Irrfan Khan ha parlato anche del cinema indiano dei decenni passati e di come è cambiato col passare del tempo: negli anni ’70 c’era il cinema d’autore e quello commerciale. Il primo era finanziato dal governo e per questo motivo non si preoccupava più di tanto di fare film per il pubblico, di utilizzare un messaggio comprensibile ai più finendo per chiudersi su se stesso. Erano pochissimi i registi che coniugavano questi due modi così diversi di fare cinema. Adesso per fortuna non è più così, il cinema mainstream indiano prende spunto da quello d’autore e viceversa, c’è un dialogo aperto tra questi due mondi.

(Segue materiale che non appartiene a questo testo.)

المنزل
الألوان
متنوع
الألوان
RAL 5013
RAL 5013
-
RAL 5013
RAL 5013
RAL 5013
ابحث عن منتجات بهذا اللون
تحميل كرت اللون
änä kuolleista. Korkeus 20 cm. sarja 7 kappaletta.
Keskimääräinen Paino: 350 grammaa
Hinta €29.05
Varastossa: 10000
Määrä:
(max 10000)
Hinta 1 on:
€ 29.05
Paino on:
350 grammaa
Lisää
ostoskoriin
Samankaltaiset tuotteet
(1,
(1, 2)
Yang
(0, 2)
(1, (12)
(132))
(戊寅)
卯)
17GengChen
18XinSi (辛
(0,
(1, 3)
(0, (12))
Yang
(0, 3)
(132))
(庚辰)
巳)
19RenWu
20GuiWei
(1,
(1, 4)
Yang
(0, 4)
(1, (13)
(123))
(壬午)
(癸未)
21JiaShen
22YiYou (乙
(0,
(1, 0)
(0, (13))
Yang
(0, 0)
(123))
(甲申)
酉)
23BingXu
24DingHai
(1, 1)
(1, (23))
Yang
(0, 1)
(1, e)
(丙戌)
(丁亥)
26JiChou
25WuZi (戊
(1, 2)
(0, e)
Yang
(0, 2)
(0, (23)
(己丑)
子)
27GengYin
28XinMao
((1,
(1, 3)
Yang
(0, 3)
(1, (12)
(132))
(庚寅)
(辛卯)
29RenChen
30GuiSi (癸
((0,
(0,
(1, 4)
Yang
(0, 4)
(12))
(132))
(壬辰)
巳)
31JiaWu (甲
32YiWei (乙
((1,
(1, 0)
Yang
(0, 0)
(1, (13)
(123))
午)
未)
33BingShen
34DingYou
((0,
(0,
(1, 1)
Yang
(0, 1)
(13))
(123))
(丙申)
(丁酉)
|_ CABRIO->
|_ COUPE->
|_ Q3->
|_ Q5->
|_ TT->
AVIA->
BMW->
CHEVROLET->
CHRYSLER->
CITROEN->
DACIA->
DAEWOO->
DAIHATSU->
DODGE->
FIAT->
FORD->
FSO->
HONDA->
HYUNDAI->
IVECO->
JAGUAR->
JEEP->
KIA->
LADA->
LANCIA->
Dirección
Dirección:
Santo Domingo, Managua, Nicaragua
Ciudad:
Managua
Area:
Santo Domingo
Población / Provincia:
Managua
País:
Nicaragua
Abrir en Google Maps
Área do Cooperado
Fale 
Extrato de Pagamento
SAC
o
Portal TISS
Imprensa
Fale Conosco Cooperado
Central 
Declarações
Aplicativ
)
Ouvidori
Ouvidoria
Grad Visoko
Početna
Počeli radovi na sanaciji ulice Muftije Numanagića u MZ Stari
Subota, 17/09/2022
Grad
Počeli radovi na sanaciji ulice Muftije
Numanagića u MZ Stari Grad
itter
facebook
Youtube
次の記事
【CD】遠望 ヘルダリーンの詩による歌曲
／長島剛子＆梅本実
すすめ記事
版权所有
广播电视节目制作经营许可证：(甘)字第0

Che peso hanno avuto in questo cambiamento, in questa evoluzione del cinema indiano le coproduzioni internazionali? Sono state e sono tuttora molto utili per aiutare il nostro cinema a sviluppare un linguaggio universale appetibile e coinvolgente anche per il pubblico internazionale come ad esempio è avvenuto con Qissa (uno dei titoli della retrospettiva a lui dedicata dal festival) e Lunchbox (film che lo vede protagonista distribuito anche in Italia a fine novembre 2013). Si tratta di opere che utilizzano forme e linguaggi diversi, aperte ad influenze esterne, pensate e rivolte anche ad un pubblico universale e internazionale. Le coproduzioni non servono solo a mettere insieme un budget più cospicuo ma soprattutto a coinvolgere talenti provenienti da paesi diversi che lavorando insieme sviluppano un linguaggio nuovo, diverso e originale.